抜歯しないように 助ける治療方法
歯は「歯槽骨」という骨の中に 埋まっています。虫歯や歯が割れた場所が、歯茎の下のこの歯槽骨近くまで達してると、治療が困難になります(通常の治療方法では抜歯になってしまいます)。歯を残すには、歯槽骨に埋まっているところから 3mm以上の、歯茎の上に健康な歯質が 残っていることが必要なのです。それより残っている歯が少ないと、歯茎が歯に付く場所がなくなるからです。

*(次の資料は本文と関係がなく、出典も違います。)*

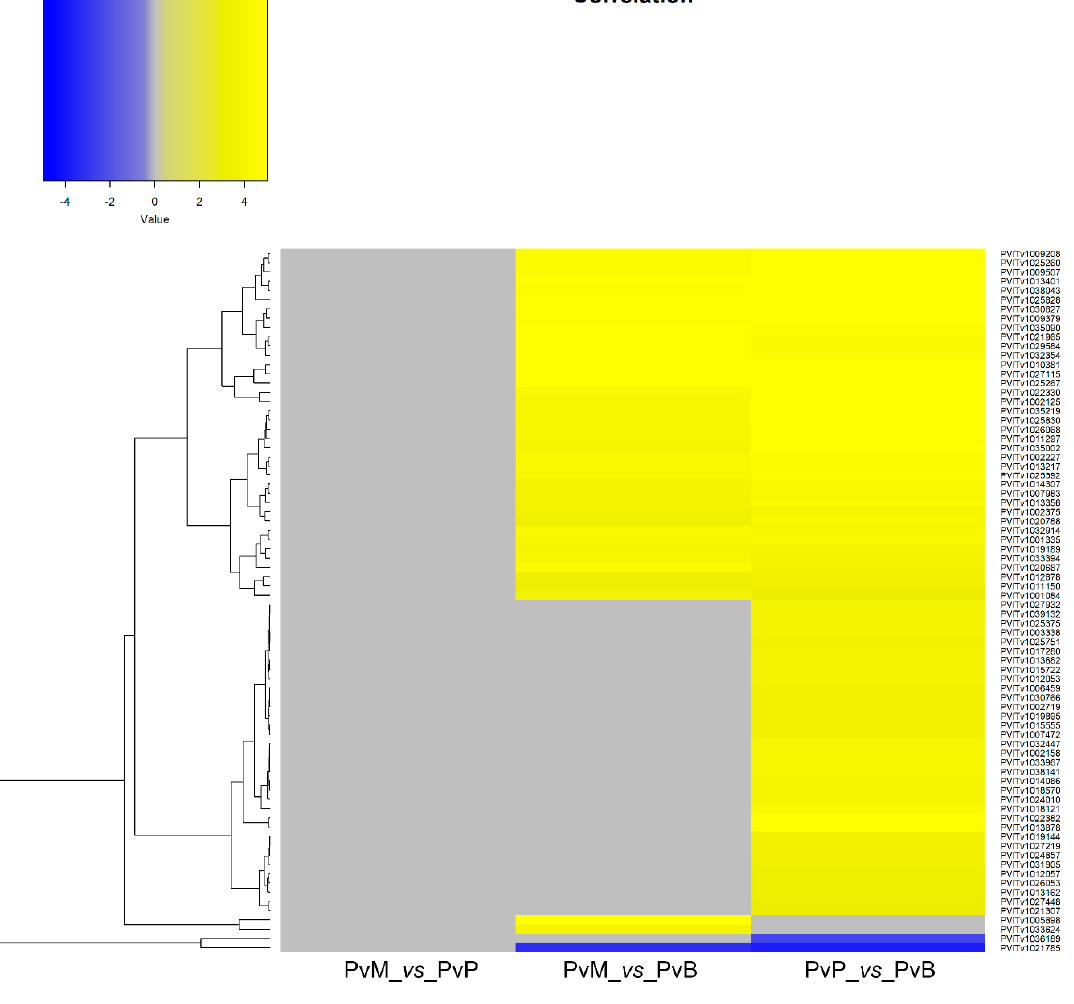
Figure 3. Heatmap of 76 genes encoding effectors possessing a signal peptide for secretion differentially expressed by Plasmopara viticola (Pv) following inoculation on Mgaloblishvili (M) and Pinot noir (P) (PvM_ vs _PvP), M and Bianca (B) (PvM_ vs _PvB), and P and B (PvP_ vs _PvB). Fifty-seven transcripts, corresponding to four cytoplasmic effectors (three RXLR: PVITv1011807, PVITv1009474, PVITv1003492; and one YXSLK: PVITv1002853), fifteen apoplastic effectors (from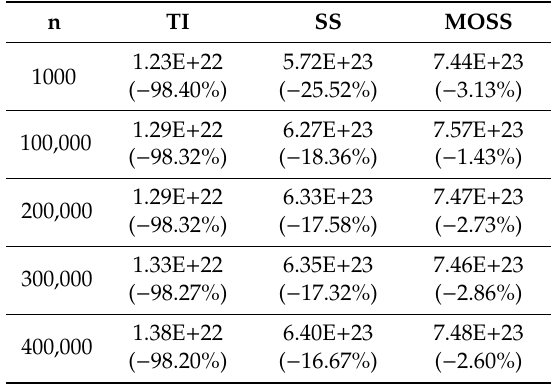
Table 6. BME (BME Relative Error [%]) for ADE2 model using thermodynamic integration (TI), steppingstone sampling (SS), and multiple one-steppingstone sampling (MOSS), for K = 5 with a varying n number of samples per K interval. The reference BME solution is 7.68 × 10 23 ± 7.34 × 10 21 , and the 95% credible interval of the reference solution error is ± 1.57%. n TI SS 1.23E + 1000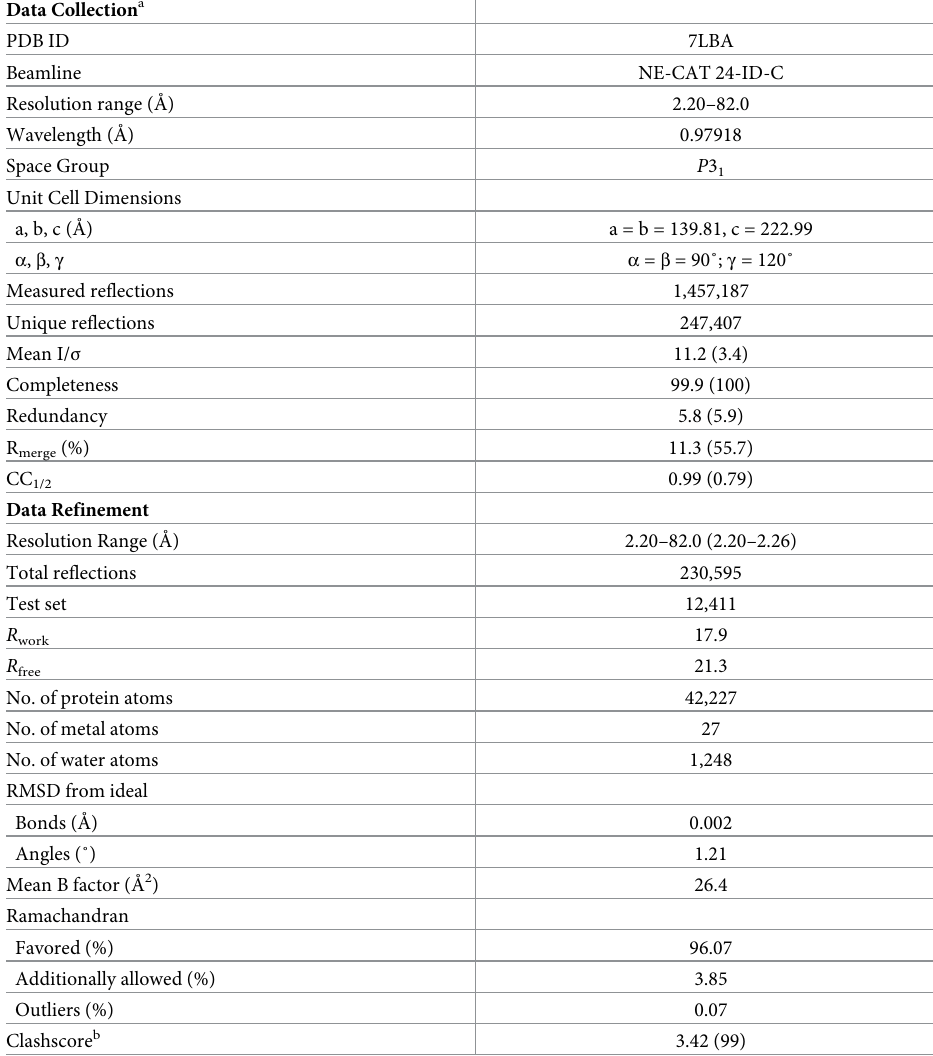
Table 1. Data collection and refinement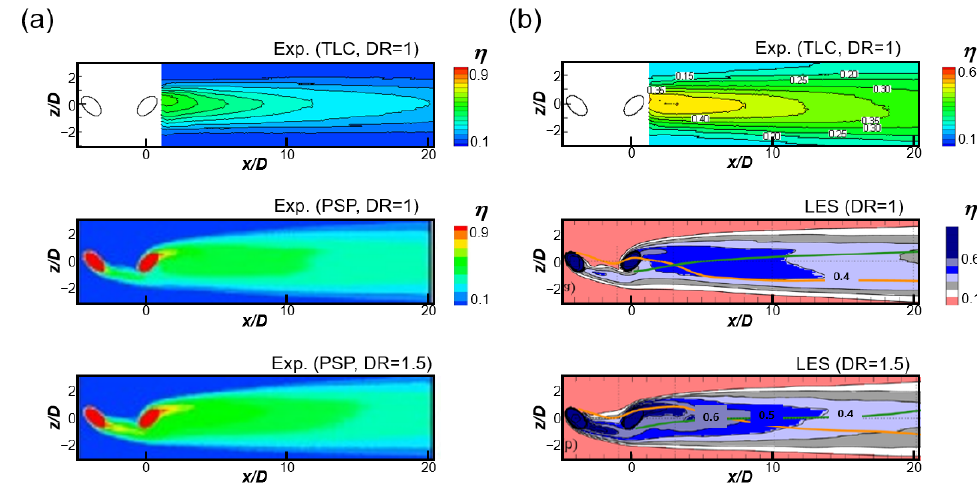
Figure 10. Double-jet film-cooling effectiveness distributions: ( a ) M = 0.5 and ( b ) M = 1.0.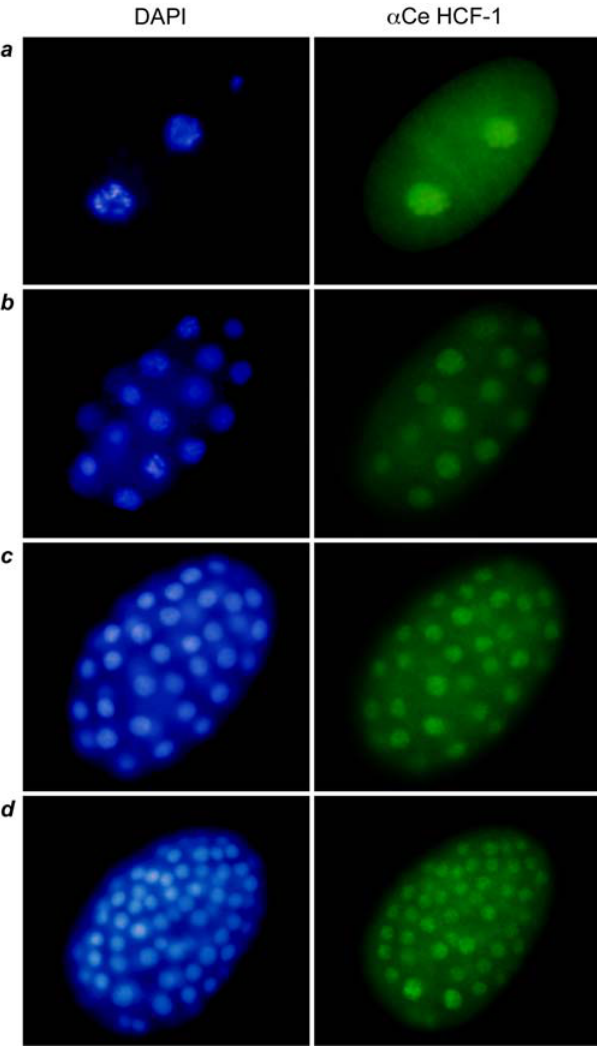
Figure 4. CeHCF-1 is a nuclear protein widely expressed in embryos. Immunofluorescence analysis of Ce HCF-1 expression in wild-type embryos at four progressive embryonic stages ( a – d ). Nuclei were visualized by DAPI staining (blue labeling, left). Ce HCF-1 (green labeling, right) was detected using the monoclonal a Ce HCF-1 antibody.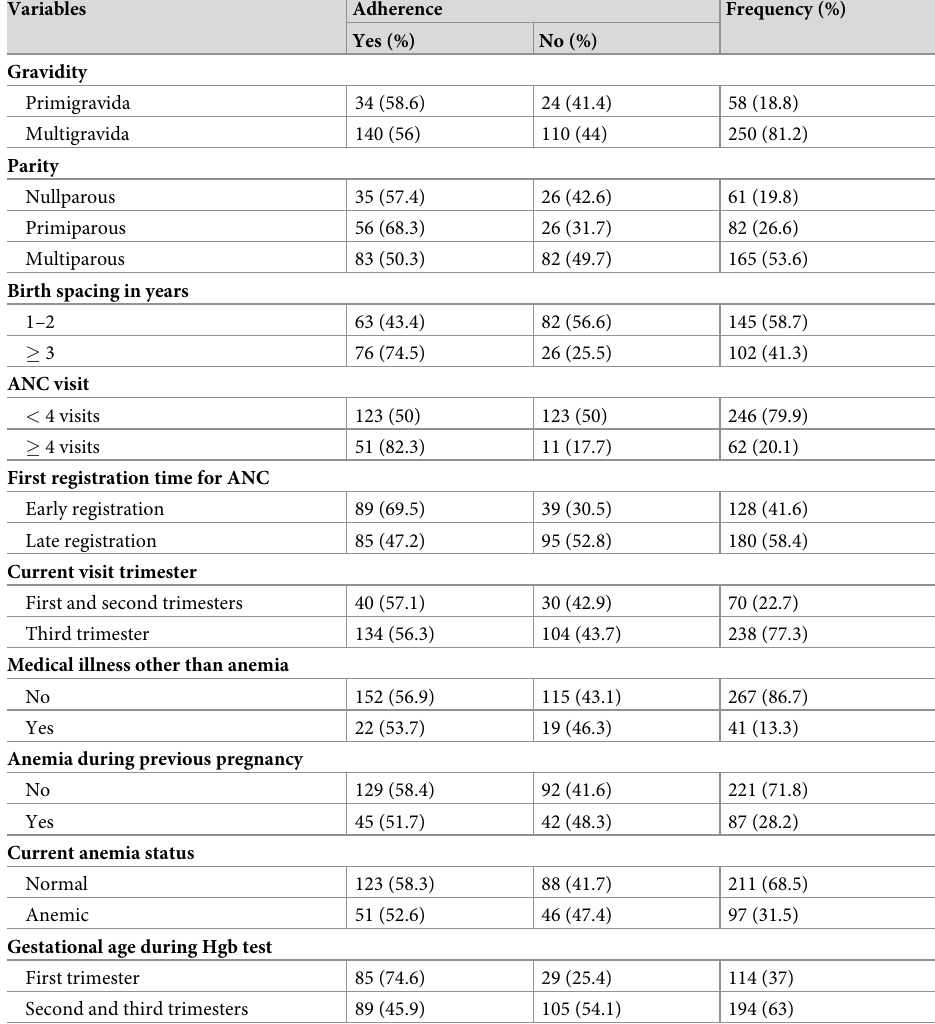
Table 2. Obstetrics and health related characteristics of pregnant women attending antenatal care in public health facilities Dire Dawa, Eastern Ethiopia. n =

しかし「エクストルージョン」という方法や、「クラウンレングスニング」(歯冠長延長術)という方法で 健康な歯の部分を 歯肉の上に出すことが出来れば、歯を抜かずに残すことが可能な場合もあります。
(症例によっては抜歯になることがありますので、しっかりした診査、診断が大切です。)
◆◆◆ 歯茎下までむし歯が及んでいる場合の治療方法 ◆◆◆
(1) エクストルージョン
歯肉の下に むし歯や 歯の割れが及んでいる場合に、矯正で 歯を引っ張り出すことにより 歯茎の下のむし歯や歯が割れている部分を 歯肉の上に出す治療法のことです。残すのが難しい歯を抜歯しないようにする治療法です。
(2) クラウンレングスニング(歯冠長延長術)
クラウンレングスニング(歯冠長延長術)とは、歯茎や歯槽骨を少し下げることによって(歯周外科)、その下にあるむし歯や歯が割れている場所を歯肉の上に出す治療法のことです。残すのが難しい歯を抜歯しないようにする治療法です。
(3) 歯肉切除術
根の破折が歯茎の下に及んでいたとしても 浅い位置の場合は、歯茎をメスやレーザーで切除(切って取り除く)する治療によって、破折している部分に 被せ物や詰め物を入れることが可能になり、再び歯の機能を取り戻すことができます。しかし、付着歯肉(歯茎の幅)が少ない場合や、割れた位置が深い場合は治療ができません。また、無理に歯肉を下げるために 歯と歯肉のバランスが悪くなり 歯磨きがしにくくなったり、審美性の問題が出てくることがあります。
(4) 抜歯
歯の状態によっては、上記の治療方法を用いても残すことはできません。そのような場合は抜歯して、ブリッジや取り外し式義歯、インプラントで、歯の無い部分に歯を作る治療を行います。
抜かずに治療するのが困難な場合は、たとえば
① むし歯が大きくなって健全な歯質が薄く、十分な強度が無い場合
② 歯の支えが少なくて、支えきれない場合
③ 無理に残そうとすると、隣に歯の犠牲が大きくなってしまう場合
④ 処置により大臼歯の根の股が露出してしまう場合
などのような状態の歯は、抜歯が必要になってしまいます。
症例によって歯の状態、噛み合せの状態は違います。かかりつけの歯医者さんに、実際のお口の中の状態を、しっかりした診査、診断をして頂くようにしましょう。